Frank Ricotta – CEO/Co-Founder, BurstIQ: 26:00
Yeah. I think language is an important thing. We don’t have a common language for the value problem. I mean there’s a great podcast where they’re talking about a cell phone and how many people in this room, a few years ago would say cell phone, my primary portal to the internet, this little screen and I’m doing all this stuff on it. We would just say, no, I like my big screen. The cell phones gave us GPS for location and a camera. And now it’s become our primary portal to do a lot of things. And that’s what blockchain is. It doesn’t do some things as well as traditional technology, but the feature sets that extend, that provide for the interconnectivity and the fluidity between the care continuum far outstretches traditional technology. And that’s where I see a pickup.
Speaker 4: 26:52
When you’re probably the expert on this, but do the others, if you had to explain to your board that you were going to pull the platform and the data that was on there is going to be shared custody amongst your constituents or stakeholders are going to be on there. Number one, would that resonate with them? Would there be fears? And if you can be successful in making that argument.
Wendy Charles – Regulatory Scientist, Denver Health: 27:16
Healthcare organizations do share quite a bit of their data already. So we are accustomed to thinking about how we as patients would love to own our own health information. But hospitals are already sharing data with researchers under typically a waiver of IRB for under a waiver of informed consent. We share with health information exchanges and the Denver area. We also have a program called the cords where we pool our data for consolidated research. And so sharing data itself isn’t novel to a healthcare organization. I think where healthcare organizations feel uncomfortable is about, what protections will be in place for the Phi protected health information that they are legally responsible for and what will be the governance of any additional sharing. And so I think it would be about what are the additional uses and how can we ensure appropriate protections. And one thing that I think about too is would our patients be comfortable with this, with any additional sharing. And would it be consistent with what they understand is being done with their health information?
Speaker 4: 28:32
Would that be hard to explain to the board even if the facts stated it? What’d you make people make a bold move that believe trump’s facts?

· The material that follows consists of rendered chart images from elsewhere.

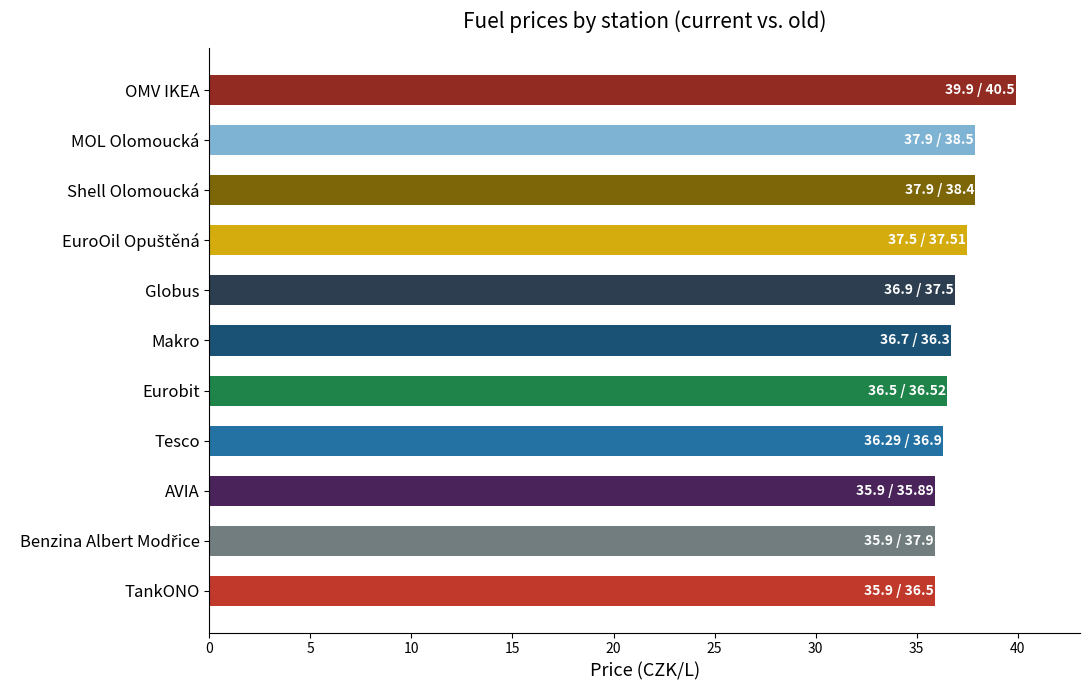

What is the maximum value shown in the chart?

39.9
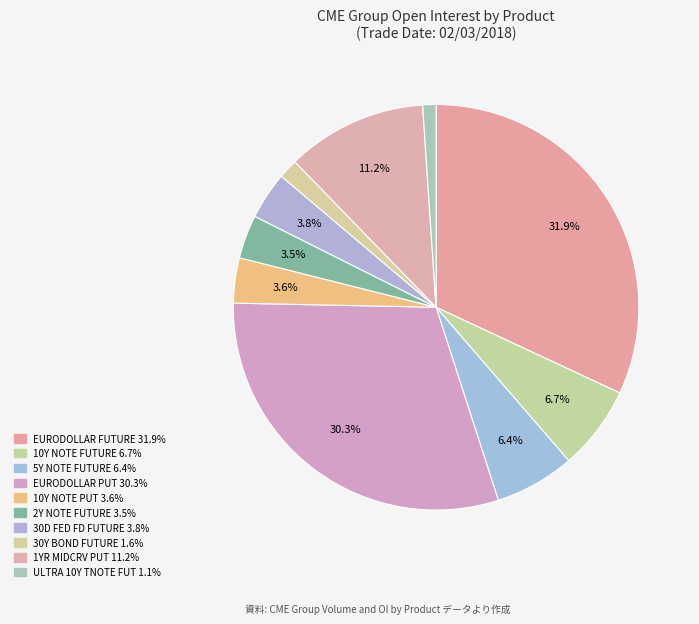

What is the smallest slice in the pie chart?

ULTRA 10-YEAR U.S. TNOTE FUT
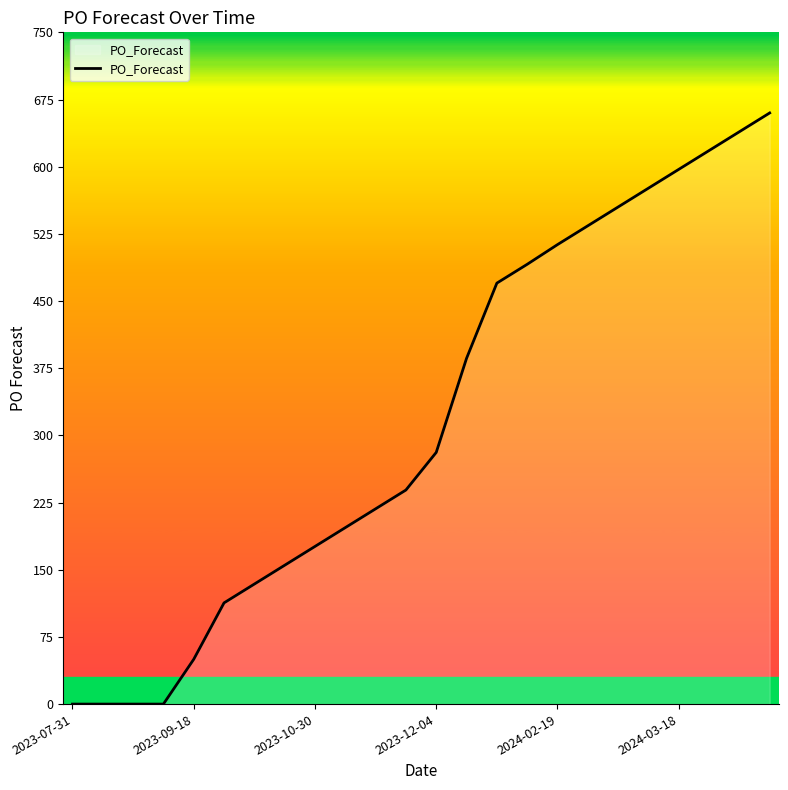

What is the difference between the maximum and minimum values?

660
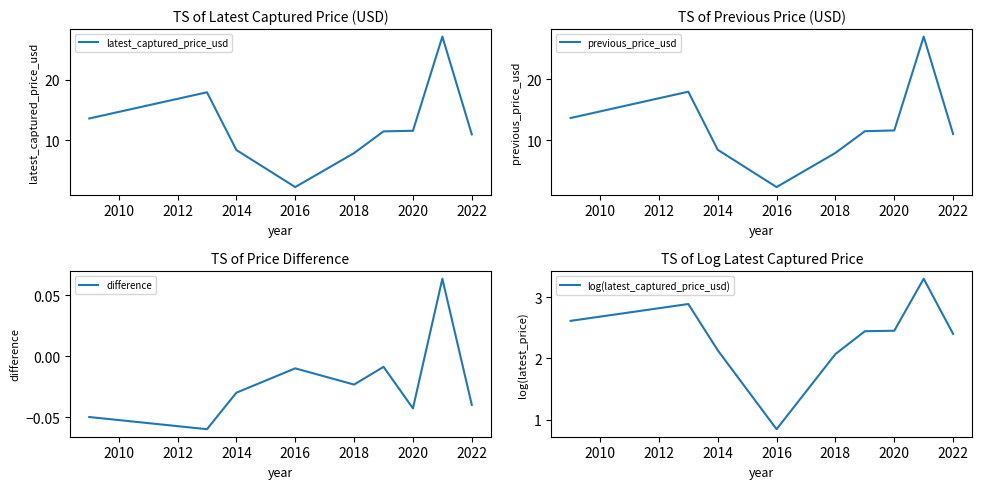

True or false: previous_price_usd and difference cross at least once.

False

Wendy Charles – Regulatory Scientist, Denver Health: 28:45
The organization that I worked for has eased into different sharing mechanisms that have allowed it to become more comfortable and over time when there haven’t been breaches and there haven’t been misuses of data, they become increasingly more comfortable for the next application. So ultimately, they have to protect their patient’s data first and try to advance science and interoperability, health information exchange is next. But I do believe that with the right messaging and persistent messaging that we can help them understand the benefits.
John Katsulas – Executive Director, Boston Debate League: 29:30
We’re out of time. Okay. So thanks to everyone for this informative discussion.